I understand that killing a thread is generally bad, but I ran into a particular case that seems justified: if there’s a large calculation in code that never yields and you can’t modify the code to yield reasonably (eg. a library). You need to abort it if it takes too long (eg. so it doesn’t hang your repl such that even ctrl+c won’t stop it, which happened to me today).
I found one threaded example, and that appears to do what I need. But notice the example sleeps: which means it yields nicely. What about something that doesn’t yield? It crashes the repl apparently:
Threads.nthreads() # output: 24
function run_timeout(f, seconds)
t = Threads.@spawn begin
try
f()
catch
# println("Thread interrupted")
end
end
Timer(seconds) do _ # also tried spawning this in separate thread
# Threads.@spawn Timer(seconds) do _
try
if !istaskdone(t)
println("Task did not complete in time. Aborting.")
# Base.throwto(t, InterruptException())
schedule(t, InterruptException(), error=true)
else
println("Task completed within seconds.")
end
catch
# println("Error around timer")
end
end
end
# This works fine and does not print 'done' which is expected.
run_timeout(() -> ( sleep(10) ; println("done") ), 1.0)
spin() = reduce((x, a) -> log(x+a)%12341234, 1:100000000; init=1)
@time spin(); # output: 13.953269 seconds
# Here's the problem:
run_timeout(spin, 0.01);
#= output:
Task did not complete in time. Aborting. # displayed after 1 second
# REPL hangs for the same time spin() takes to run then it crashes with:
fatal: error thrown and no exception handler available.
20.7233
try_yieldto at .\task.jl:931
wait at .\task.jl:995
task_done_hook at .\task.jl:675
jfptr_task_done_hook_79050.1 at C:\app\dev\Julia\lib\julia\sys.dll (unknown line)
jl_apply at C:/workdir/src\julia.h:1982 [inlined]
jl_finish_task at C:/workdir/src\task.c:320
start_task at C:/workdir/src\task.c:1249
=#
# REPL has crashed
I tried commenting out the println’s in case they might have been related, but they aren’t.
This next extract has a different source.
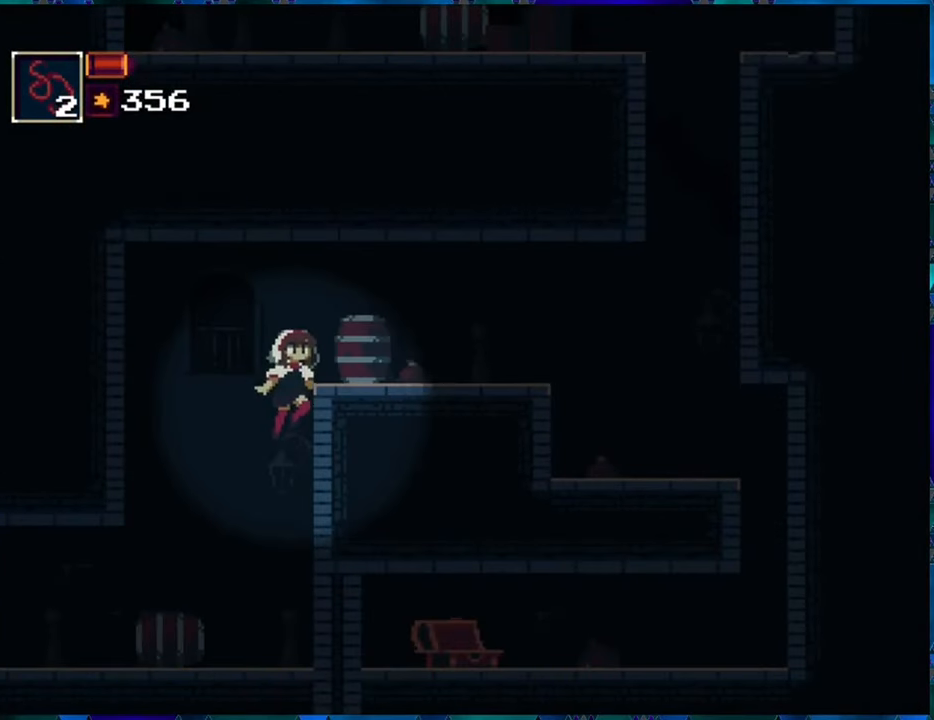
{"buttons": ["DPAD_RIGHT"], "left_stick": "center", "right_stick": "center", "events": [[67, "B", "up"], [100, "B", "down"], [234, "B", "up"]]}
Particularly surprising is the REPL hung even when I spawned the Timeout call.
So, this tells me that the solution in the link above does not kill a task/thread. It schedules a task on that thread that won’t run until it yields, so it will do nothing for unyielding tasks. Crashing is also a problem.
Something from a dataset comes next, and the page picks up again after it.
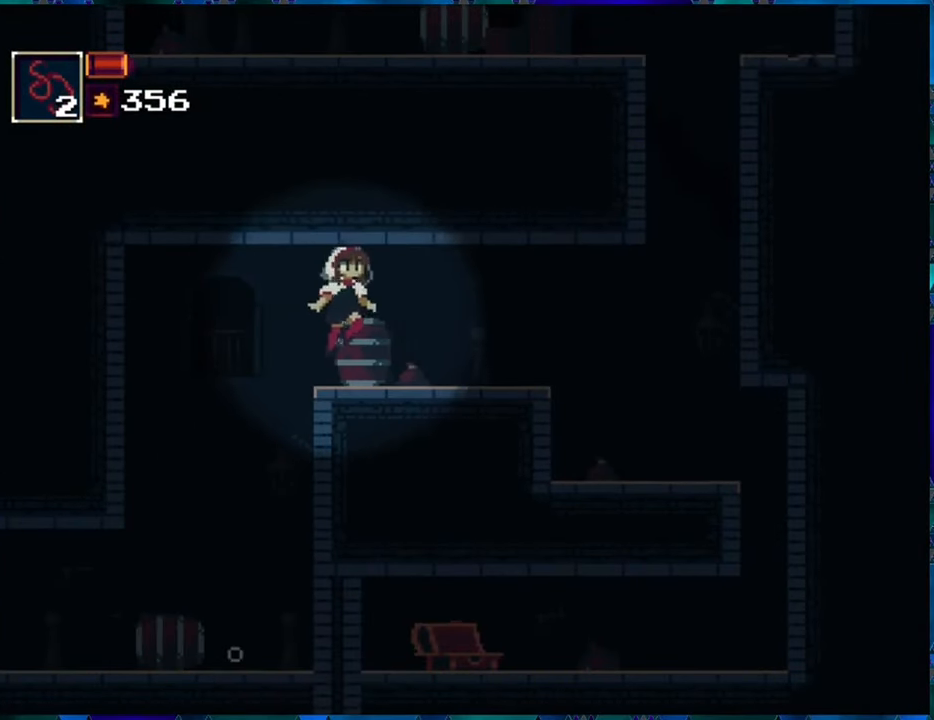
{"buttons": ["DPAD_RIGHT"], "left_stick": "center", "right_stick": "center", "events": []}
Everything I’m reading about this type of problem seems to be about how to do it nicely, resource release concerns and such. But I’m talking about the case when a thread is bad, a misbehaving comprehensive consumer of your CPU, and I want to kill it with fire. I can understand there might be an argument that at that point maybe it would be better to kill the whole process and start from scratch. However, particularly in the Julia REPL world where it can take 5 minutes or more to get back to the same state due to compilation, data loading, etc., it would be nice to not have to do that.